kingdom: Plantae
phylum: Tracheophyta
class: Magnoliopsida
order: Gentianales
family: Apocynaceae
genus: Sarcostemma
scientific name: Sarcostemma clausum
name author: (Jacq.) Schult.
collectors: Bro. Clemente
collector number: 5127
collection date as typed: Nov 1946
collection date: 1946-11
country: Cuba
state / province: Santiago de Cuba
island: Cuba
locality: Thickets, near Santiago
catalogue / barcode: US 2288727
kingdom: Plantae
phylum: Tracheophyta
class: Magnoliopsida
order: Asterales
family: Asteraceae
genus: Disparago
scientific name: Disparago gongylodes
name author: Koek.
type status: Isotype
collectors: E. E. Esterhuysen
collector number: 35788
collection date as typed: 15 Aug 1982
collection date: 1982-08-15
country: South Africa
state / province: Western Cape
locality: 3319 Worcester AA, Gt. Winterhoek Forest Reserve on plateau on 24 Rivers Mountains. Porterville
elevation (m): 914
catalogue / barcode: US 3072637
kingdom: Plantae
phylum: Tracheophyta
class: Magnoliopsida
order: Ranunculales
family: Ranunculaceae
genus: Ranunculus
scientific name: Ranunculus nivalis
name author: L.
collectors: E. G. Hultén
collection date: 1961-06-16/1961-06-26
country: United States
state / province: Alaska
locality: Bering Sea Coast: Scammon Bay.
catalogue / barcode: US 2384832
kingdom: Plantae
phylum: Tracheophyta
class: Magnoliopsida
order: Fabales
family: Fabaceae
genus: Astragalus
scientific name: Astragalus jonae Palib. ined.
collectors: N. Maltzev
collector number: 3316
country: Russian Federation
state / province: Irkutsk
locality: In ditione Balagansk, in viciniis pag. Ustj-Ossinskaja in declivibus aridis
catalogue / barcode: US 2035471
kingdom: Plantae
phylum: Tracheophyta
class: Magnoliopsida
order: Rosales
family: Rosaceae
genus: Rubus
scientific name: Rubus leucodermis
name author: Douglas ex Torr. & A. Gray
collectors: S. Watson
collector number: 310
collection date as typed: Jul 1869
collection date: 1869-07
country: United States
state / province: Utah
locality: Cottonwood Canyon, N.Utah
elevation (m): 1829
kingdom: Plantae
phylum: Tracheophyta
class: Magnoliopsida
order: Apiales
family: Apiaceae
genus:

» What needs to be done
Copy the whole listing above line for line, without changing a single character.

» Task result
kingdom: Plantae
phylum: Tracheophyta
class: Magnoliopsida
order: Gentianales
family: Apocynaceae
genus: Sarcostemma
scientific name: Sarcostemma clausum
name author: (Jacq.) Schult.
collectors: Bro. Clemente
collector number: 5127
collection date as typed: Nov 1946
collection date: 1946-11
country: Cuba
state / province: Santiago de Cuba
island: Cuba
locality: Thickets, near Santiago
catalogue / barcode: US 2288727
kingdom: Plantae
phylum: Tracheophyta
class: Magnoliopsida
order: Asterales
family: Asteraceae
genus: Disparago
scientific name: Disparago gongylodes
name author: Koek.
type status: Isotype
collectors: E. E. Esterhuysen
collector number: 35788
collection date as typed: 15 Aug 1982
collection date: 1982-08-15
country: South Africa
state / province: Western Cape
locality: 3319 Worcester AA, Gt. Winterhoek Forest Reserve on plateau on 24 Rivers Mountains. Porterville
elevation (m): 914
catalogue / barcode: US 3072637
kingdom: Plantae
phylum: Tracheophyta
class: Magnoliopsida
order: Ranunculales
family: Ranunculaceae
genus: Ranunculus
scientific name: Ranunculus nivalis
name author: L.
collectors: E. G. Hultén
collection date: 1961-06-16/1961-06-26
country: United States
state / province: Alaska
locality: Bering Sea Coast: Scammon Bay.
catalogue / barcode: US 2384832
kingdom: Plantae
phylum: Tracheophyta
class: Magnoliopsida
order: Fabales
family: Fabaceae
genus: Astragalus
scientific name: Astragalus jonae Palib. ined.
collectors: N. Maltzev
collector number: 3316
country: Russian Federation
state / province: Irkutsk
locality: In ditione Balagansk, in viciniis pag. Ustj-Ossinskaja in declivibus aridis
catalogue / barcode: US 2035471
kingdom: Plantae
phylum: Tracheophyta
class: Magnoliopsida
order: Rosales
family: Rosaceae
genus: Rubus
scientific name: Rubus leucodermis
name author: Douglas ex Torr. & A. Gray
collectors: S. Watson
collector number: 310
collection date as typed: Jul 1869
collection date: 1869-07
country: United States
state / province: Utah
locality: Cottonwood Canyon, N.Utah
elevation (m): 1829
kingdom: Plantae
phylum: Tracheophyta
class: Magnoliopsida
order: Apiales
family: Apiaceae
genus:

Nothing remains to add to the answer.